▸ YOUR OBJECTIVE
Select and copy out every line in the records containing "diaminobenzidine".
-- RECORDS PROVIDED follows --
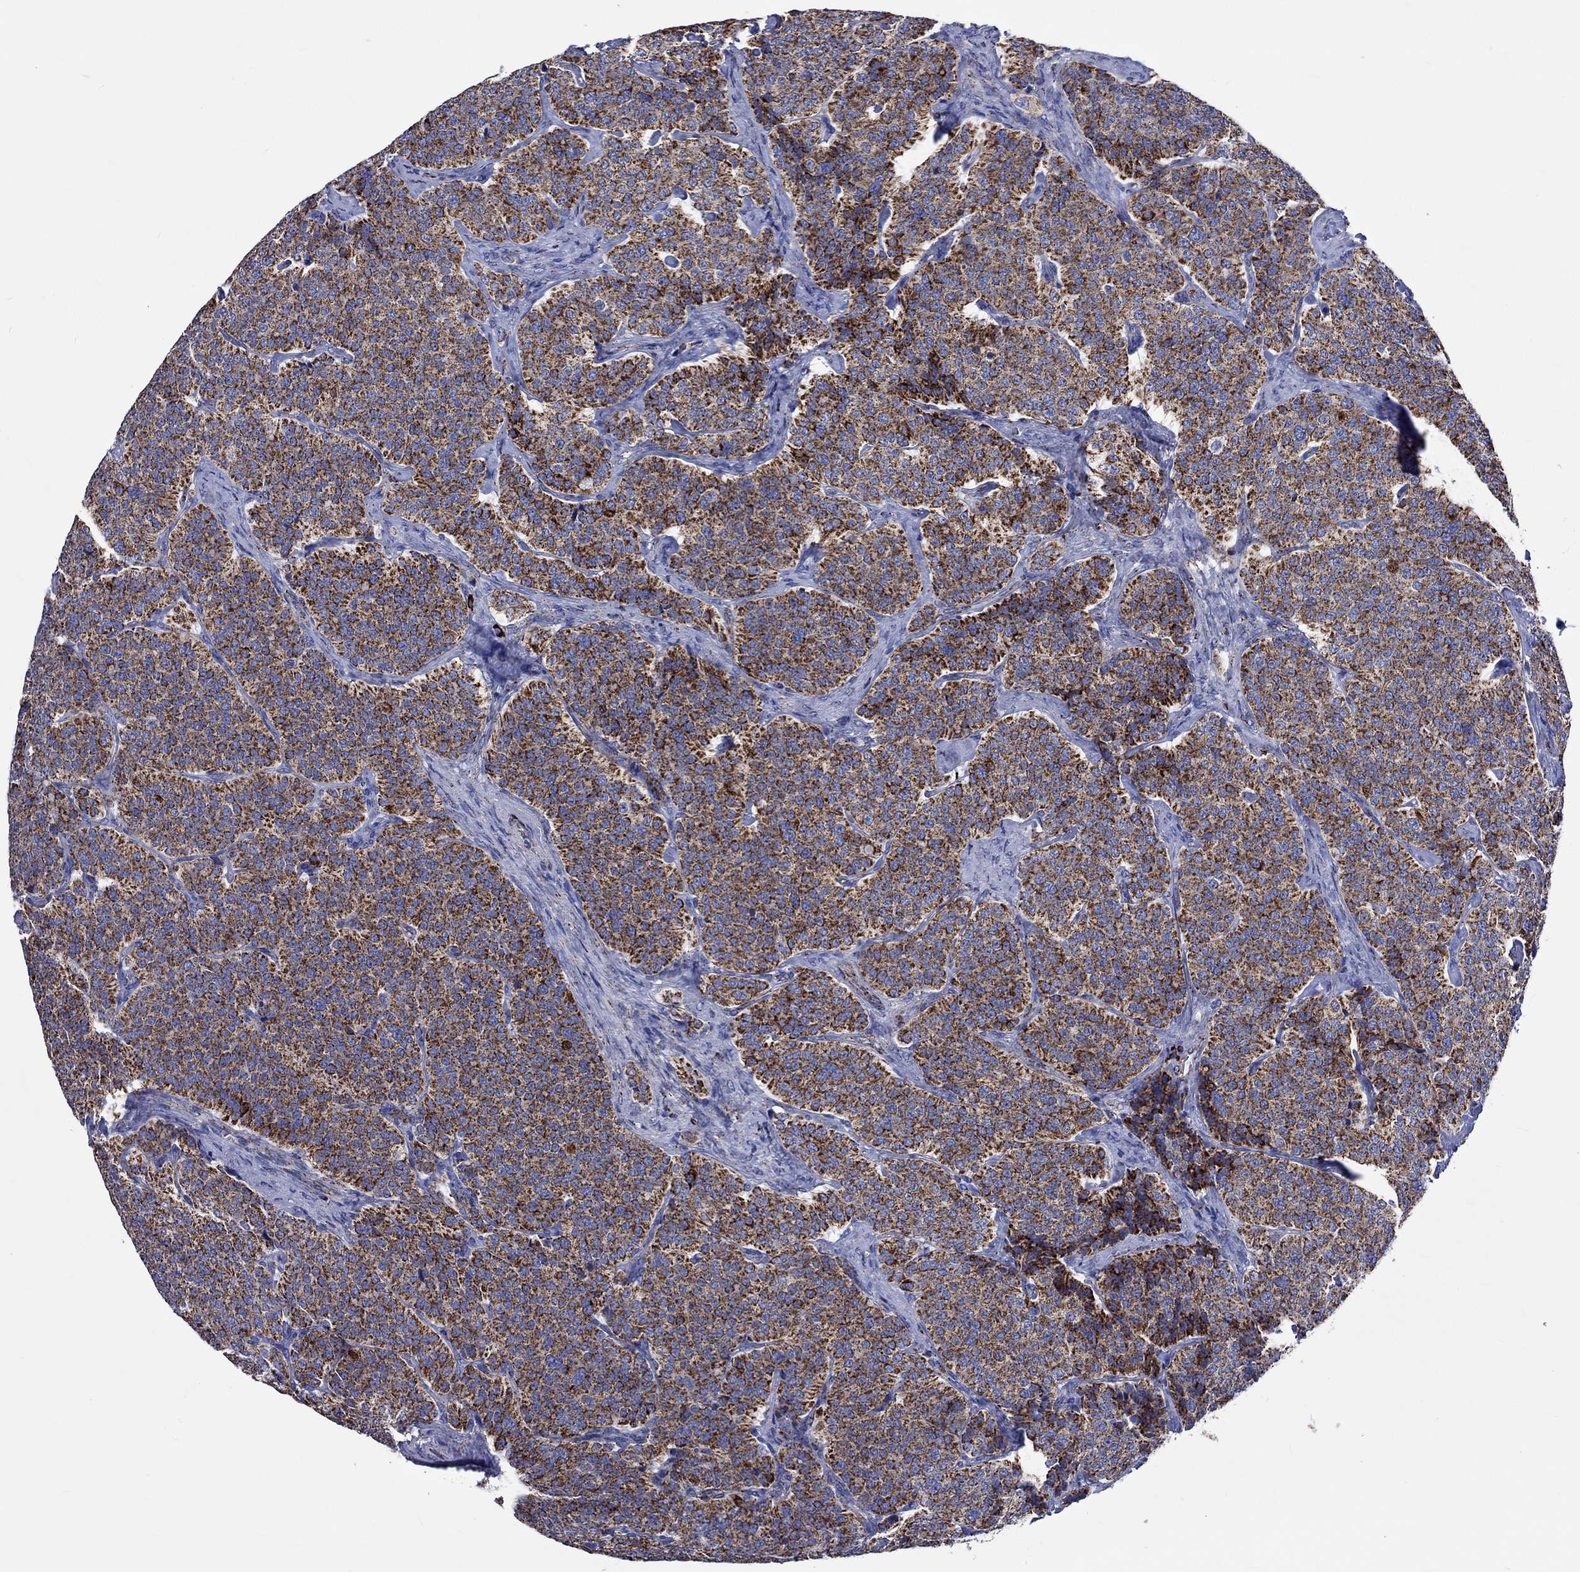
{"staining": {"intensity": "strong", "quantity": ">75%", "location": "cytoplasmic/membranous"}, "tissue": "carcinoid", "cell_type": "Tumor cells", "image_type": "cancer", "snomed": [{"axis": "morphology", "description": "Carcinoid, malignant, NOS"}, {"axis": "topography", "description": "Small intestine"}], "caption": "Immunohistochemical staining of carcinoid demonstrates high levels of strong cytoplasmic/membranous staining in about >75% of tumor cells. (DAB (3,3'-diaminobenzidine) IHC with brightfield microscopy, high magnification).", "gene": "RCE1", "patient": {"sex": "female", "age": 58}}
-- RECORDS PROVIDED concluded --
-- RECORDS PROVIDED follows --
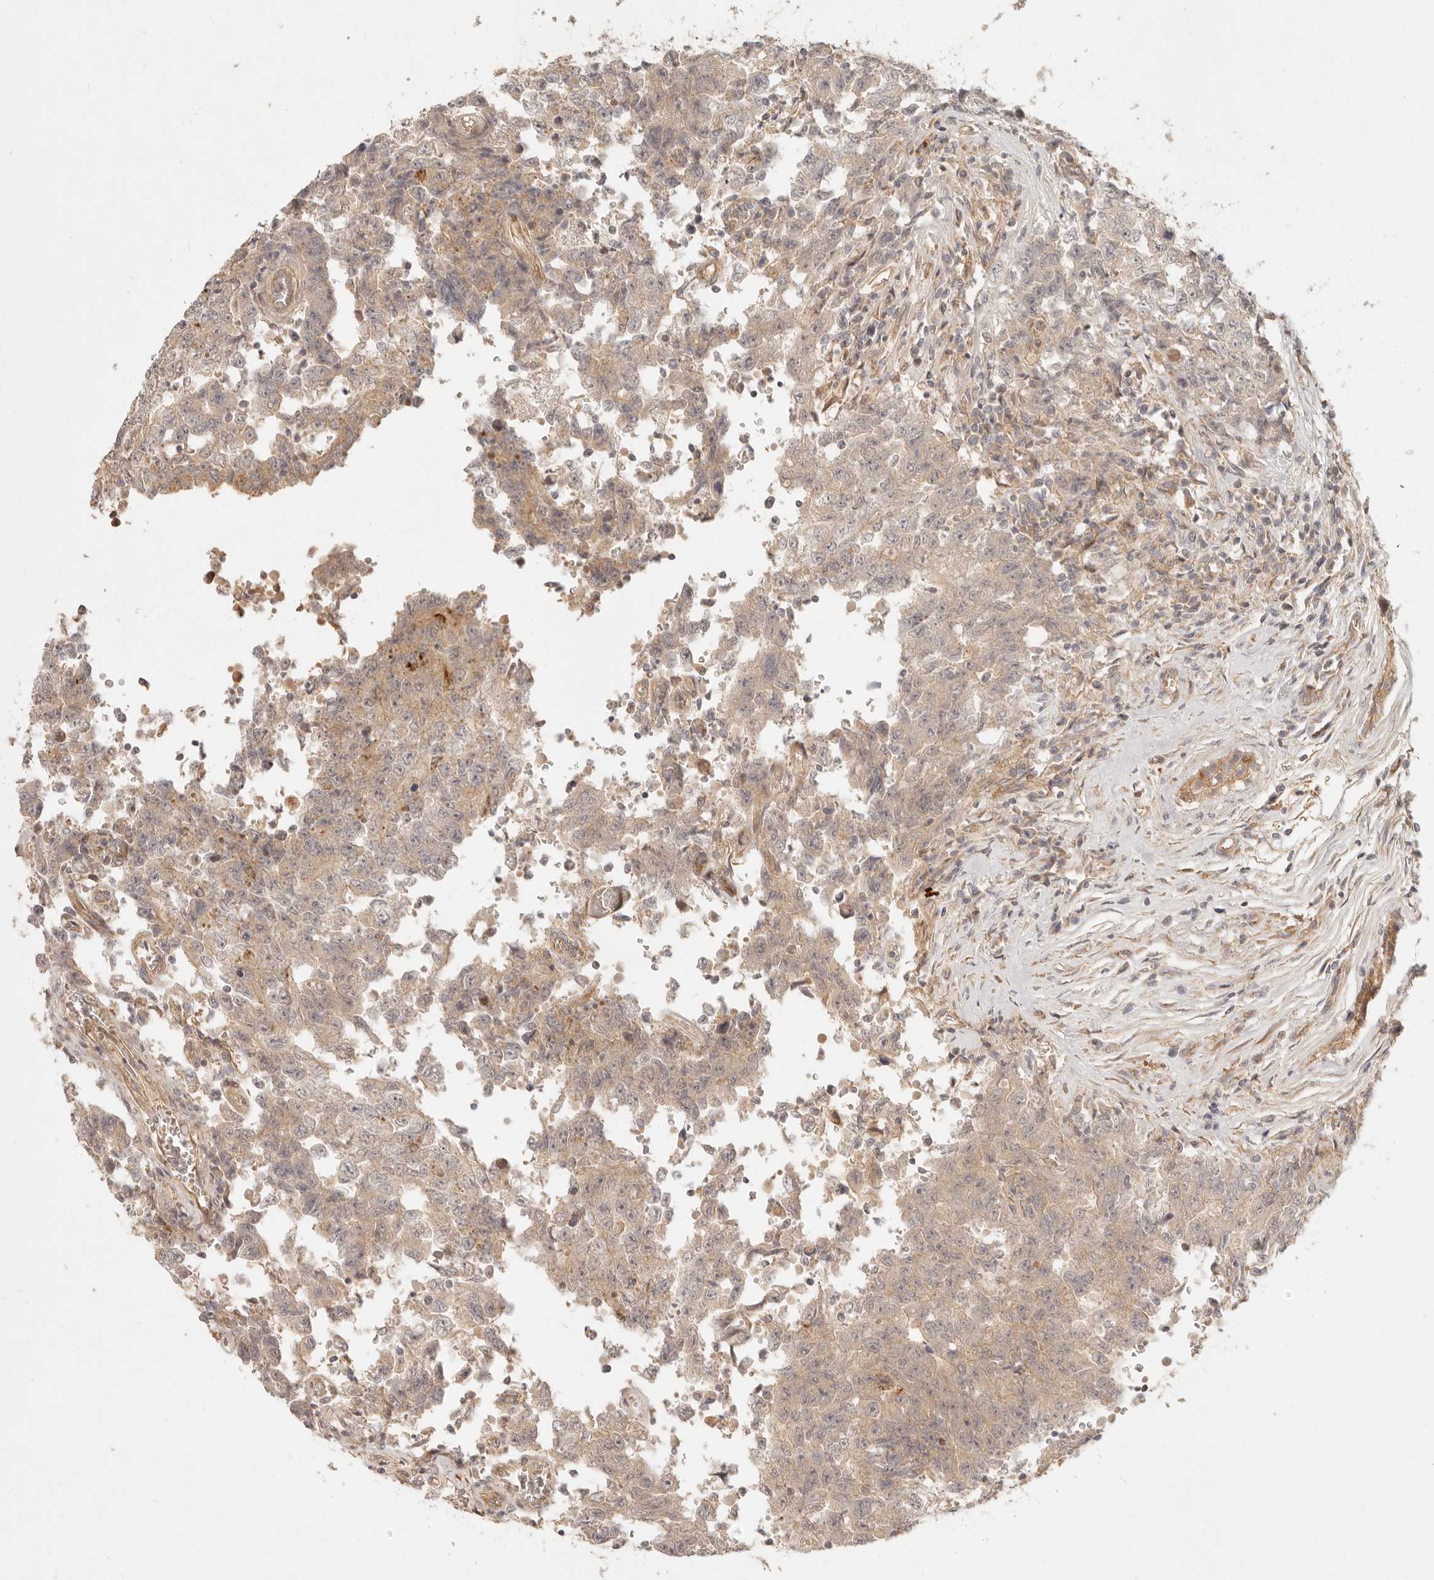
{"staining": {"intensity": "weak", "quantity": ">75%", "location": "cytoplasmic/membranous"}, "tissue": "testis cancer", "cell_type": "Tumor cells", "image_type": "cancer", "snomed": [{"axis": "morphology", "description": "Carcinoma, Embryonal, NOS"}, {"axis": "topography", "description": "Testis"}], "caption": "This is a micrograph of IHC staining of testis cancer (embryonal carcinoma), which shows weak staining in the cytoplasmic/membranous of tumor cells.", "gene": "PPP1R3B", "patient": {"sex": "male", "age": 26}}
-- RECORDS PROVIDED concluded --
-- RECORDS PROVIDED follows --
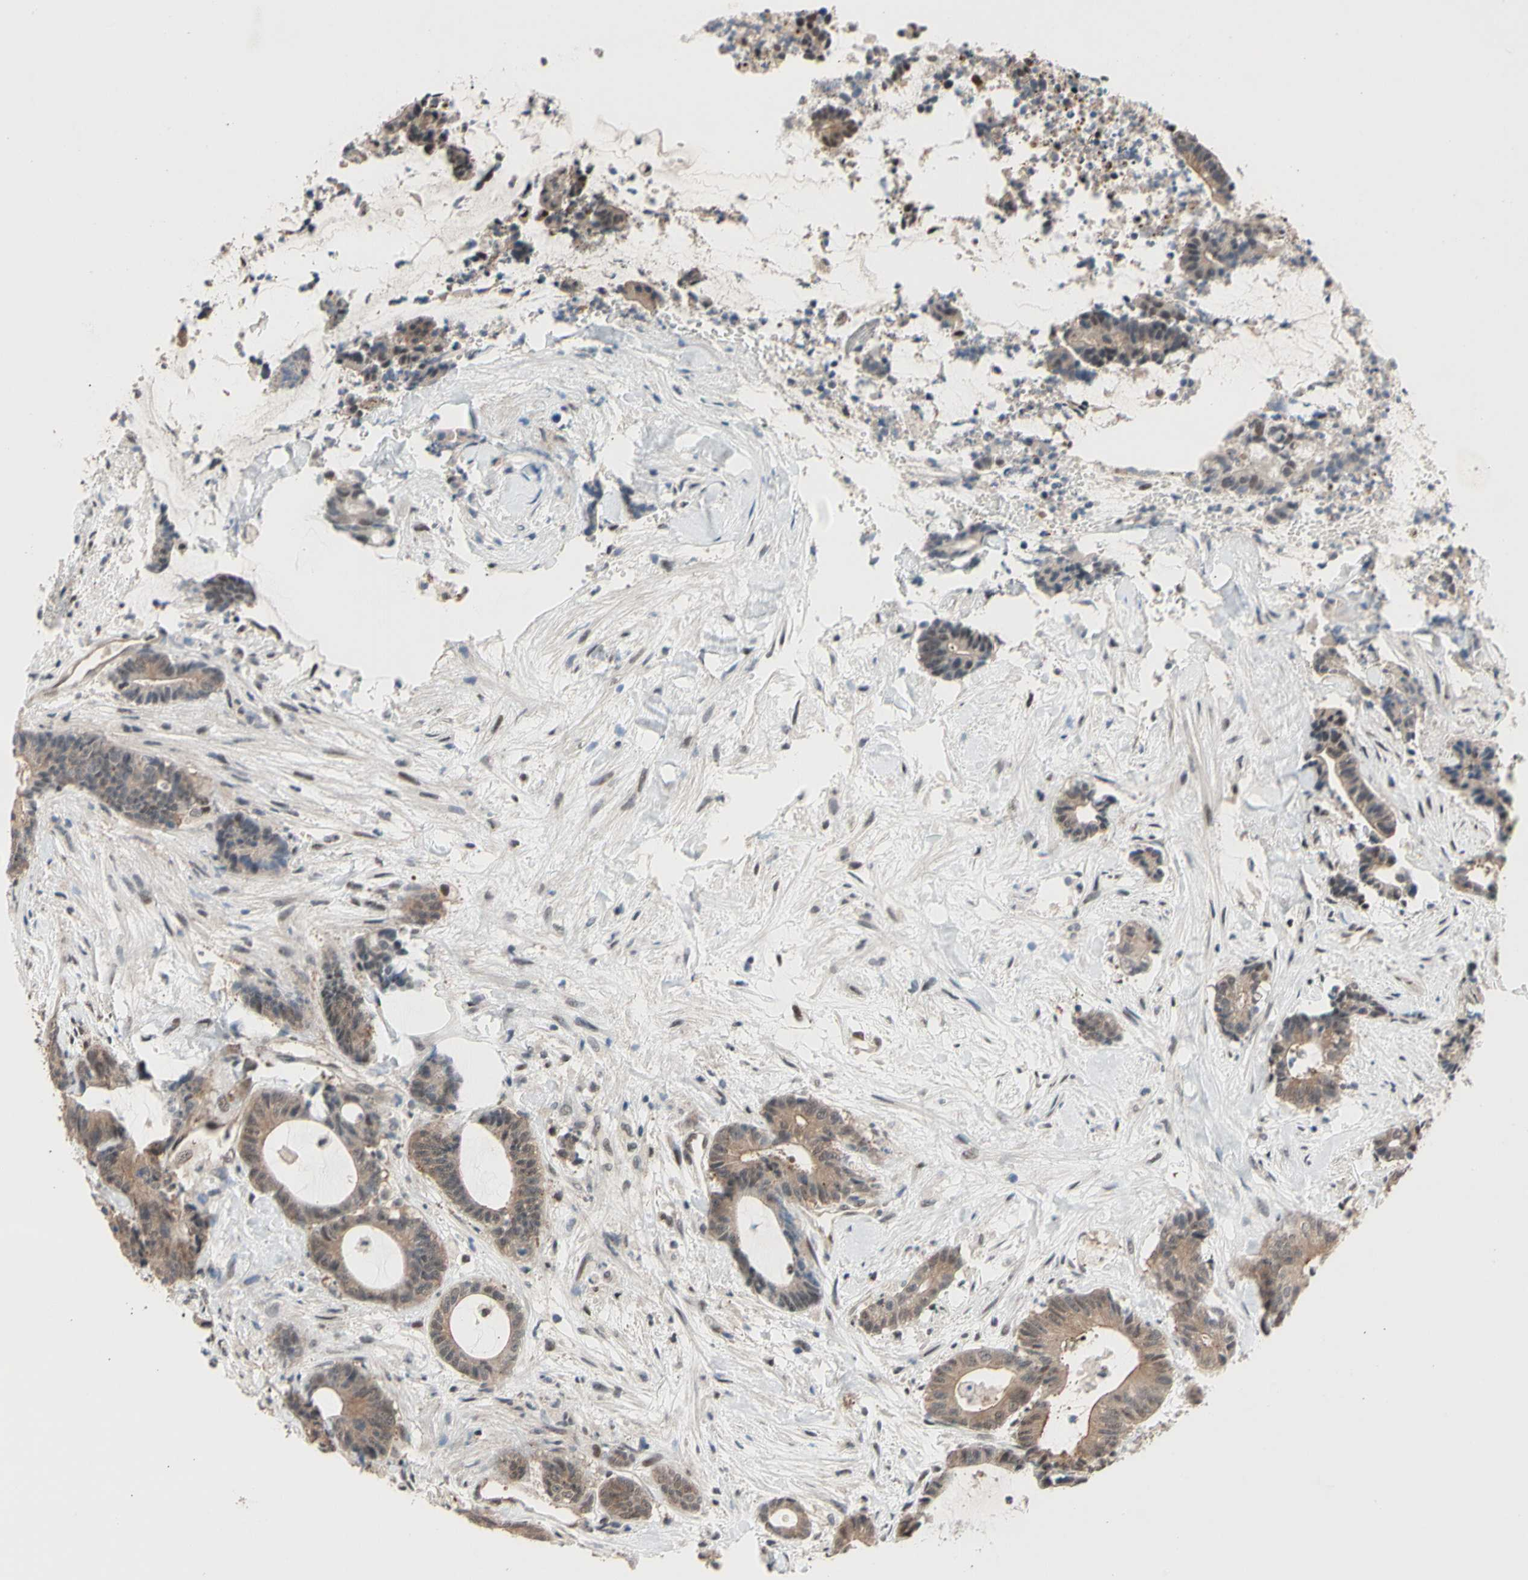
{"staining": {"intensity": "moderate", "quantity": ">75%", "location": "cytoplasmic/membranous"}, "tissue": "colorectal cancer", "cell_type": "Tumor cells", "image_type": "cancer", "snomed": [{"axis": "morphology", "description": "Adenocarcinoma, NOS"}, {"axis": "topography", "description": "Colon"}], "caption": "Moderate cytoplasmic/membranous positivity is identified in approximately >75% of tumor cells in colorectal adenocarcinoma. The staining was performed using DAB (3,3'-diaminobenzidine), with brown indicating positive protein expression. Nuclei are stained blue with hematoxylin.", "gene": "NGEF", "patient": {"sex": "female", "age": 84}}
-- RECORDS PROVIDED concluded --
▸ EXERCISE OUTPUT
{"staining": {"intensity": "strong", "quantity": ">75%", "location": "cytoplasmic/membranous"}, "tissue": "carcinoid", "cell_type": "Tumor cells", "image_type": "cancer", "snomed": [{"axis": "morphology", "description": "Carcinoid, malignant, NOS"}, {"axis": "topography", "description": "Small intestine"}], "caption": "Immunohistochemical staining of carcinoid demonstrates high levels of strong cytoplasmic/membranous staining in about >75% of tumor cells. (DAB (3,3'-diaminobenzidine) IHC with brightfield microscopy, high magnification).", "gene": "RCE1", "patient": {"sex": "female", "age": 58}}
{"staining": {"intensity": "moderate", "quantity": ">75%", "location": "cytoplasmic/membranous"}, "tissue": "colorectal cancer", "cell_type": "Tumor cells", "image_type": "cancer", "snomed": [{"axis": "morphology", "description": "Adenocarcinoma, NOS"}, {"axis": "topography", "description": "Colon"}], "caption": "Moderate cytoplasmic/membranous positivity is identified in approximately >75% of tumor cells in colorectal adenocarcinoma. The staining was performed using DAB (3,3'-diaminobenzidine), with brown indicating positive protein expression. Nuclei are stained blue with hematoxylin.", "gene": "NGEF", "patient": {"sex": "female", "age": 84}}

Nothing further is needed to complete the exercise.